Storytelling can put a human face on our science
Even when we have the evidence we need, disseminating it through “traditional” channels of journal publications or conference presentations is not enough. What tools can we use to give our research maximum impact? How can we ensure that our research questions and results are grounded in real-life experiences?
Using stories and data to put a human face on our science was the third big idea I walked away with, thanks to The Arts Integrated Resources team from Kaiser Permanente Colorado. The group delivered a stirring workshop that combined both an emotional performance and a didactic exploration of how we, as researchers, can hone our storytelling skills.
The team performed a short play on the impact of poverty and stigma in a health care context, and skillfully wove statistics into the play’s dialogue. While we may not all aspire to be playwrights, the workshop taught us to develop a story with an emotional hook that was then supported by available data.
In small groups, we practiced our newfound skills with timely topics including vaccine hesitancy, the opioid epidemic, and palliative care. All of these topics have a substantial body of evidence, but have been stubbornly resistant to improvement. One participant in the workshop told his story of inadvertently infecting a family with pertussis when he was behind on his own vaccines, and the daughter in the family became seriously ill.
That emotional story provided a lived example that humanized the science behind the importance of vaccination. Coupled with data on herd immunity and pertussis death rates, it placed vaccine hesitancy in a whole new light for many of us.
Connecting the dots is important — but connection is key
We were also fortunate to have three Minnesota State Public Health Commissioners engage in a lively discourse on the challenges of achieving true “population health” — a term that has many interpretations and applications.

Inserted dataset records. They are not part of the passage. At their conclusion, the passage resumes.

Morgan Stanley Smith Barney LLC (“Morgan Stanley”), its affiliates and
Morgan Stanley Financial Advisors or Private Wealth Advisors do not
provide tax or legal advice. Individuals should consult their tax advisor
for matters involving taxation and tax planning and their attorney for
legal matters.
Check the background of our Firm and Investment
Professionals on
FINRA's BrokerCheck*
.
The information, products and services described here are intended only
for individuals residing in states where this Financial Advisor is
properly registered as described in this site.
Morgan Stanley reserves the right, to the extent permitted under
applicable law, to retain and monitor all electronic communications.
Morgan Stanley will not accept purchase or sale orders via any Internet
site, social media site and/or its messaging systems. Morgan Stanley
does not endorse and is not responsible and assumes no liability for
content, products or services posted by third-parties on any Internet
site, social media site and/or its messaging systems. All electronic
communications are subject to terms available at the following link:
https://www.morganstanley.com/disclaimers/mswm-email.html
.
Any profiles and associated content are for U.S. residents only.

Each commissioner asserted that research can be especially beneficial in strengthening our understanding of how health inequities shape health outcomes, and provided insights about how evidence can be used to generate political will and a call to action for policymakers.

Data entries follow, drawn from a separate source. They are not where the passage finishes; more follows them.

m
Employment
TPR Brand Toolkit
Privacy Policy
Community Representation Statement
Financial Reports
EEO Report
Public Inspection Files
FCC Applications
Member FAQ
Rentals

Connecting the dots between our research and health care policy may be an under-developed muscle for some of us, so it was illuminating to think about our work through this lens.
Taking the notion of connection even further, I’m reminded of the most important take-away from the yoga teacher training I completed last year: the essential human need for connection. The more I think about it, the more convinced I am that connection is fundamental to the learning health system. We are all connected, though the tether might seem thin or distant when we are doing the “mechanics” of research, like developing a budget, finalizing a protocol, or building partnerships with patients or health system leaders.
The true learning occurs when we say, “Let’s figure this out together,” or “I’m not sure of the best way to do this” — which requires vulnerability, humility, and connection. Balancing the complexity of delivery system-based research with the simplicity of connecting with our fellow humans might just be the formula for lasting improvement.